Il rejoint le Front populaire ivoirien (FPI) de Laurent Gbagbo en 1986, gravit rapidement les échelons et intègre la direction nationale du parti en 1990. La même année, il est élu maire de Bongouanou pour un mandat de cinq ans, et devient vice-président de l’Union des villes et communes de Côte d’Ivoire. En 1994, Gbagbo lui confie la direction de son cabinet, le positionnant au cœur de la stratégie du parti.

À la faveur du coup d’État du général Robert Guéï en décembre 1999, il entre au gouvernement de transition comme ministre de l’Industrie et du Tourisme. Après la victoire de Gbagbo à la présidentielle de 2000, qu’il a coordonnée en tant que directeur de campagne, il est nommé Premier ministre — poste qu’il occupera d’octobre 2000 à février 2003. Il joue un rôle central dans la gestion de la crise politico-militaire de septembre 2002, à la table des négociations d’Accra et de Linas-Marcoussis.

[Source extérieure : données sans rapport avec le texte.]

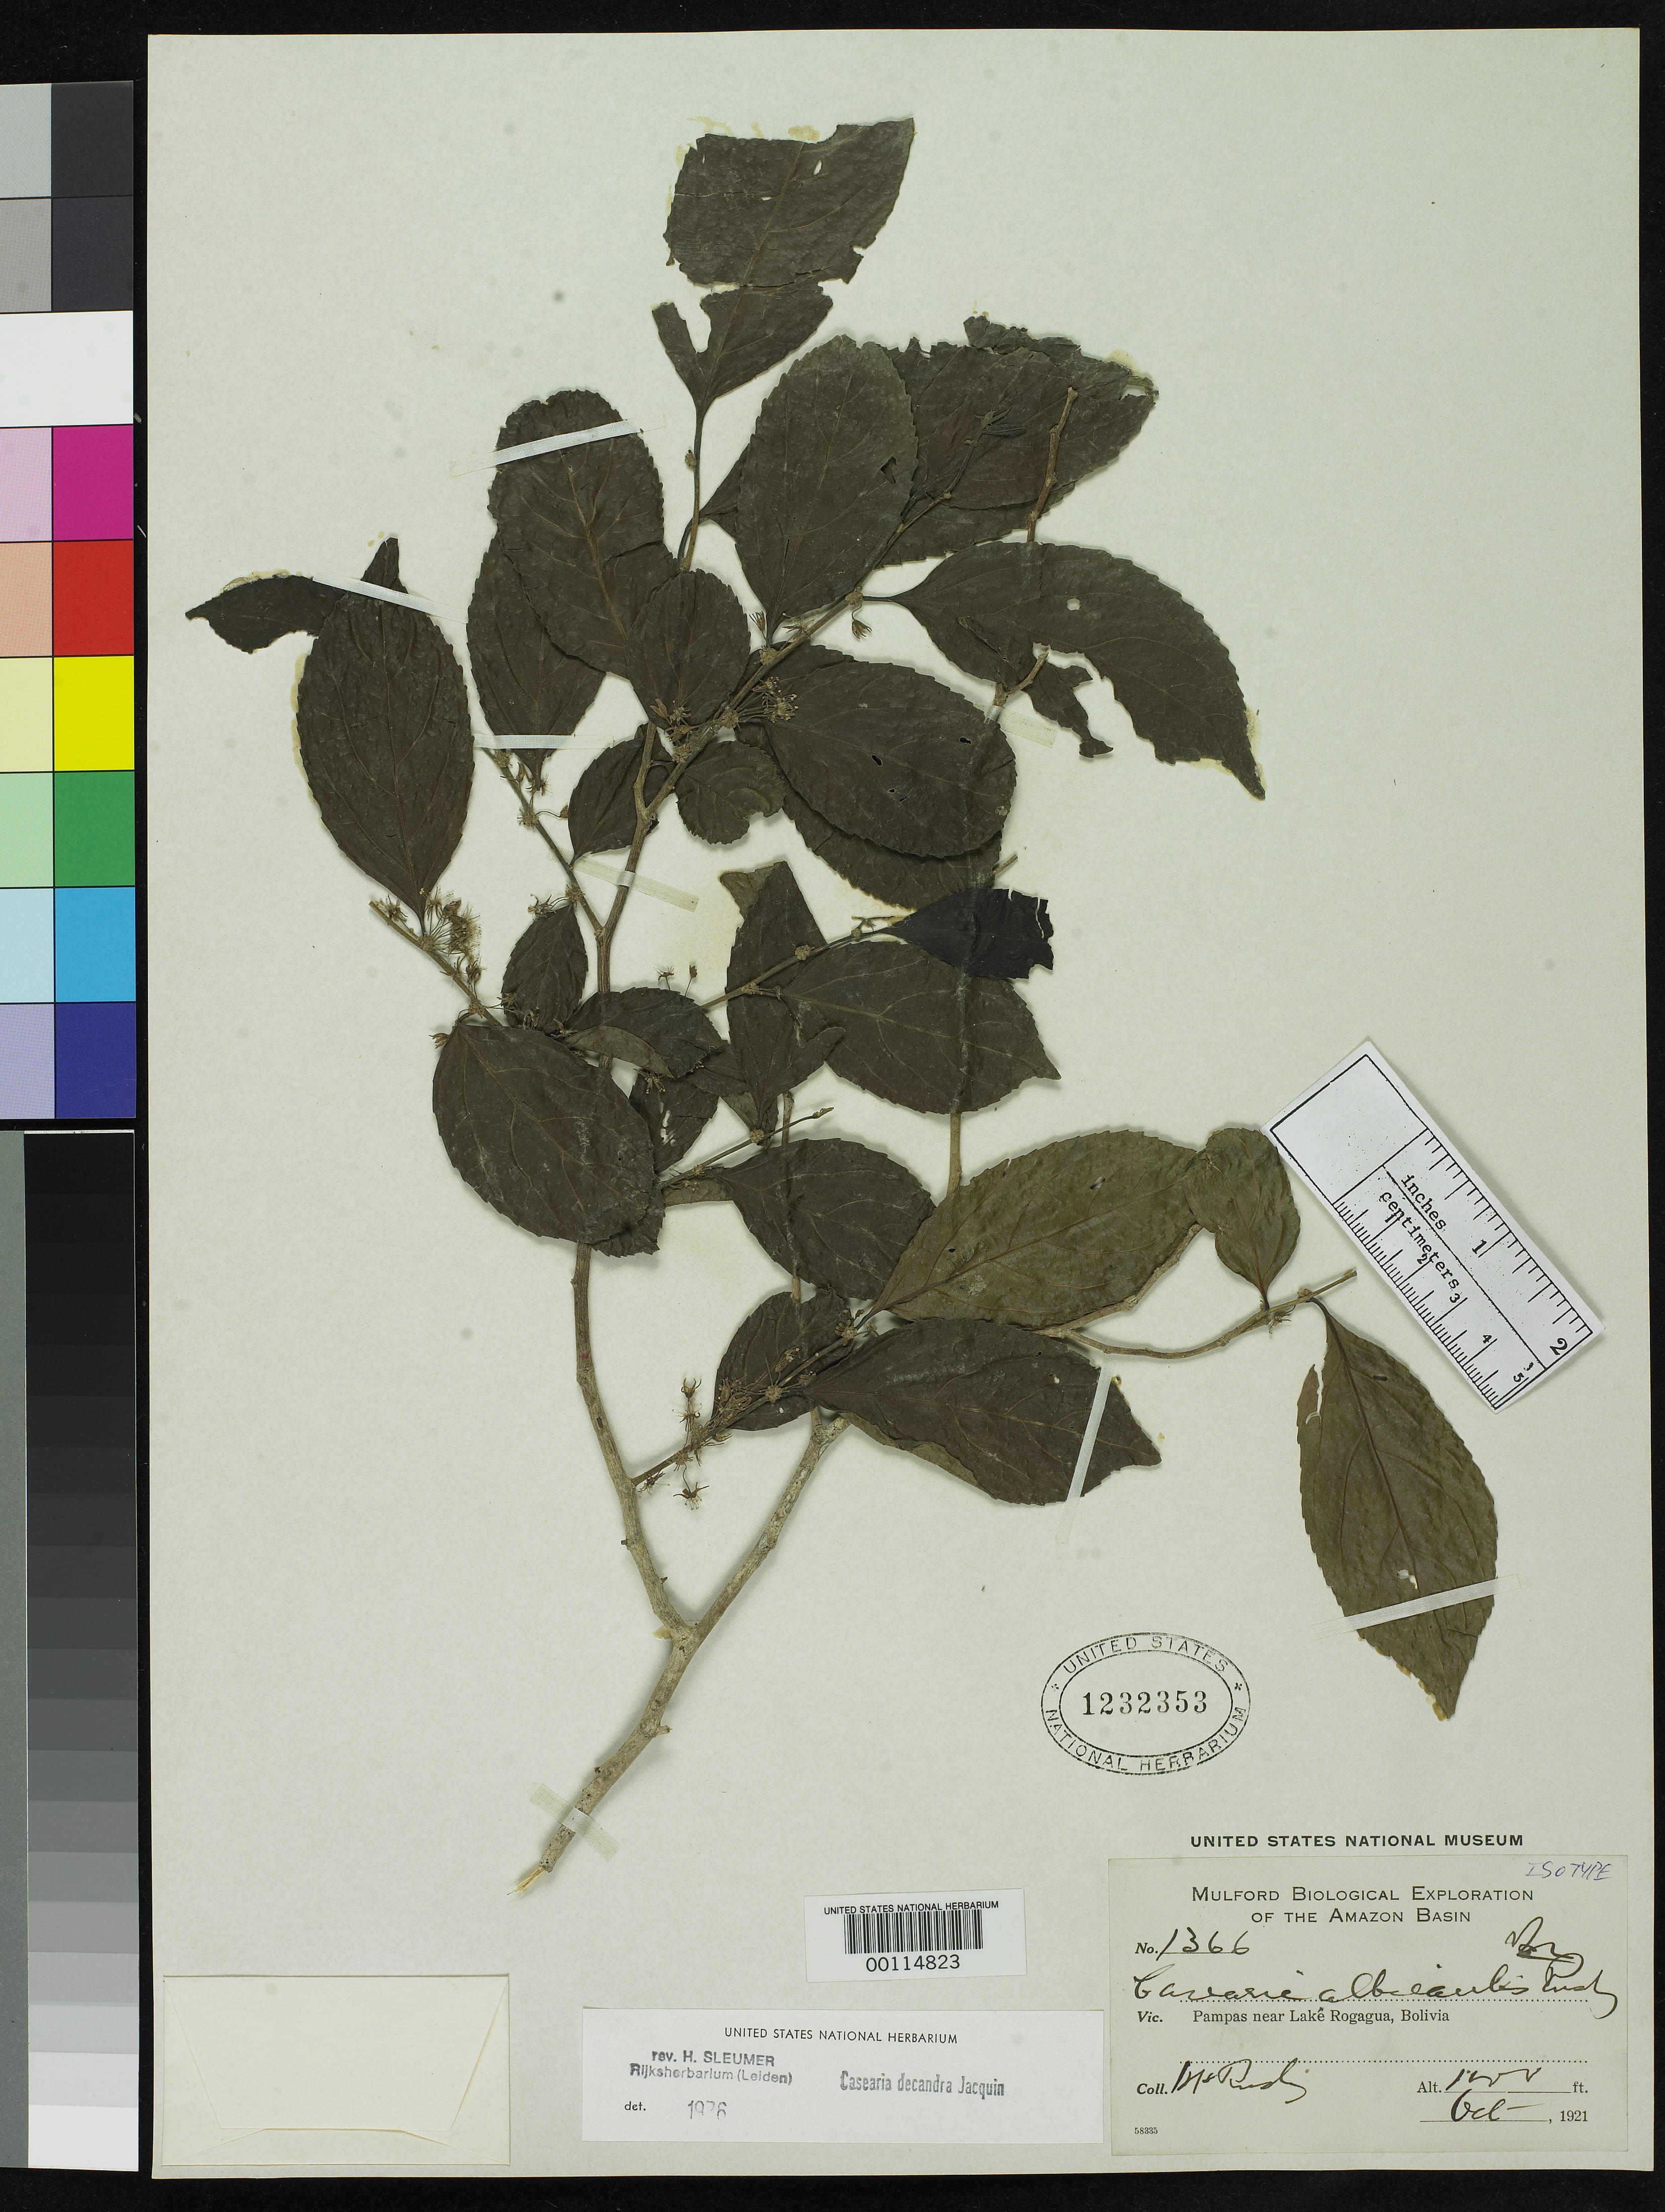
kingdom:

Porte-parole de Gbagbo lors de la crise postélectorale qui suit l’élection de 2010, il est assigné à résidence après la chute du régime Gbagbo, puis arrêté par les Forces républicaines d’Alassane Ouattara en avril 2011. Libéré plusieurs mois plus tard, il est élu président du FPI en 2011 — succédant de facto à Gbagbo, détenu à La Haye — et tente de reconstruire le parti dans un contexte de double boycott électoral et de crise identitaire.

Il se présente à la présidentielle de 2015 sous l’étiquette FPI et termine deuxième avec 9,2% des voix, sans véritablement menacer Ouattara. En 2016, il est élu député à l’Assemblée nationale pour la circonscription de Bongouanou, puis réélu en mars 2021 pour un second mandat. En 2018, il est élu président du Conseil régional du Moronou.

Son parcours prend une tournure controversée lorsqu’il signe une alliance avec le RHDP d’Ouattara — le parti de son ennemi politique de toujours — pour les élections régionales et municipales, un accord que ses adversaires au sein même du FPI lui reprochent amèrement. Il est accusé d’avoir perçu 100 millions de FCFA d’un député RHDP dans ce cadre, accusations qu’il dément.

En 2020, il est l’un des porte-voix de la contestation du troisième mandat d’Ouattara, ce qui lui vaut une brève incarcération lors des violences électorales qui font une centaine de morts. En novembre 2024, il est réélu président du FPI avec 99% des voix et officiellement investi candidat du parti pour la présidentielle de 2025. Sa candidature est finalement rejetée par le Conseil constitutionnel. Aujourd’hui âgé de 73 ans, Affi N’Guessan reste l’une des figures de proue de l’opposition ivoirienne, porteur d’une vision social-démocrate dans un paysage politique dominé depuis plus d’une décennie par le RHDP d’Alassane Ouattara.